In the position of the potentiometers I might switch them out for rotary encoders to help setup things a different way. Where the LCD is I will start with a panel that will fit in place of the full sized LCD using a smaller 4 line LCD until I start building the PIC32 system into it. Once I get to that stage I need to mount the LCD panel onto a backer that screws in place.
If I could scrape together enough cash I’d get some sort of mini CNC machine and perhaps etch some buttons with ESC / OK / COOL or something like that as well as arrows and then infill them with some black. Totally way involved for a few buttons but would probably look pretty impressive. If I could make my own panels that would certainly negate the need for another vendor making the final panels. Too bad those machines are so spendy.

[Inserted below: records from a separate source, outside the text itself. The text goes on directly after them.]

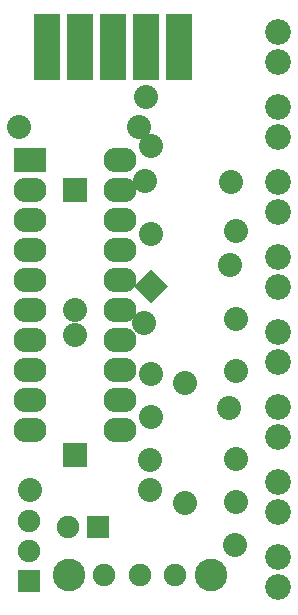
<source format=gts>
G04 (created by PCBNEW-RS274X (2011-05-25)-stable) date Sun 14 Oct 2012 07:15:22 PM CDT*
G01*
G70*
G90*
%MOIN*%
G04 Gerber Fmt 3.4, Leading zero omitted, Abs format*
%FSLAX34Y34*%
G04 APERTURE LIST*
%ADD10C,0.006000*%
%ADD11R,0.075000X0.075000*%
%ADD12C,0.075000*%
%ADD13R,0.090000X0.220000*%
%ADD14R,0.110000X0.082000*%
%ADD15O,0.110000X0.082000*%
%ADD16C,0.080000*%
%ADD17R,0.080000X0.080000*%
%ADD18C,0.108600*%
%ADD19C,0.086000*%
G04 APERTURE END LIST*
G54D10*
G54D11*
X00700Y-18800D03*
G54D12*
X00700Y-17800D03*
X00700Y-16800D03*
G54D11*
X03000Y-17000D03*
G54D12*
X02000Y-17000D03*
G54D13*
X04600Y-01000D03*
X03500Y-01000D03*
X02400Y-01000D03*
X01300Y-01000D03*
X05700Y-01000D03*
G54D14*
X00750Y-04750D03*
G54D15*
X00750Y-05750D03*
X00750Y-06750D03*
X00750Y-07750D03*
X00750Y-08750D03*
X00750Y-09750D03*
X00750Y-10750D03*
X00750Y-11750D03*
X00750Y-12750D03*
X00750Y-13750D03*
X03750Y-13750D03*
X03750Y-12750D03*
X03750Y-11750D03*
X03750Y-10750D03*
X03750Y-09750D03*
X03750Y-08750D03*
X03750Y-07750D03*
X03750Y-06750D03*
X03750Y-05750D03*
X03750Y-04750D03*
G54D16*
X07439Y-05489D03*
X04611Y-02661D03*
X07614Y-07114D03*
X04786Y-04286D03*
X07414Y-08264D03*
X04586Y-05436D03*
X07614Y-10039D03*
X04786Y-07211D03*
X07364Y-13014D03*
X04536Y-10186D03*
X07589Y-14714D03*
X04761Y-11886D03*
X07589Y-16139D03*
X04761Y-13311D03*
X07564Y-17589D03*
X04736Y-14761D03*
X05900Y-12200D03*
X05900Y-16200D03*
X04750Y-15750D03*
X00750Y-15750D03*
X00375Y-03650D03*
X04375Y-03650D03*
G54D17*
X02250Y-14600D03*
G54D16*
X02250Y-10600D03*
G54D10*
G36*
X05327Y-08961D02*
X04761Y-09527D01*
X04195Y-08961D01*
X04761Y-08395D01*
X05327Y-08961D01*
X05327Y-08961D01*
G37*
G54D16*
X07589Y-11789D03*
G54D17*
X02250Y-05750D03*
G54D16*
X02250Y-09750D03*
G54D12*
X03219Y-18600D03*
X04400Y-18600D03*
X05581Y-18600D03*
G54D18*
X06762Y-18600D03*
X02038Y-18600D03*
G54D19*
X09000Y-01500D03*
X09000Y-00500D03*
X09000Y-04000D03*
X09000Y-03000D03*
X09000Y-06500D03*
X09000Y-05500D03*
X09000Y-09000D03*
X09000Y-08000D03*
X09000Y-11500D03*
X09000Y-10500D03*
X09000Y-14000D03*
X09000Y-13000D03*
X09000Y-16500D03*
X09000Y-15500D03*
X09000Y-19000D03*
X09000Y-18000D03*
M02*

</source>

I had ordered some motor controllers from a company in China back at the very beginning of the month. They shipped from the seller after some Chinese holiday or something. Apparently they went to some company that handles shipping things to the US or something before it went to their post office. It left China about a week ago and arrived in the international mail portion of some facility in Los Angeles a few days ago. It appears today it made it to the REGULAR Los Angeles post office sort facility. It should probably arrive in one of the Northern California sort facilities tomorrow and MAY make it my local post office. As I’ve come to expect anything coming from China seems to require a signature 9 times out of 10 so I will probably need to go to the post office on Monday to sign for it. So we’re around 20 days from when it was ordered. I’m trying to see if I can control the fan motors differently in some way that would make it more stable and give me a few options for actually building my own roaster later on using much larger blower fans and some other motors for opening/closing vents.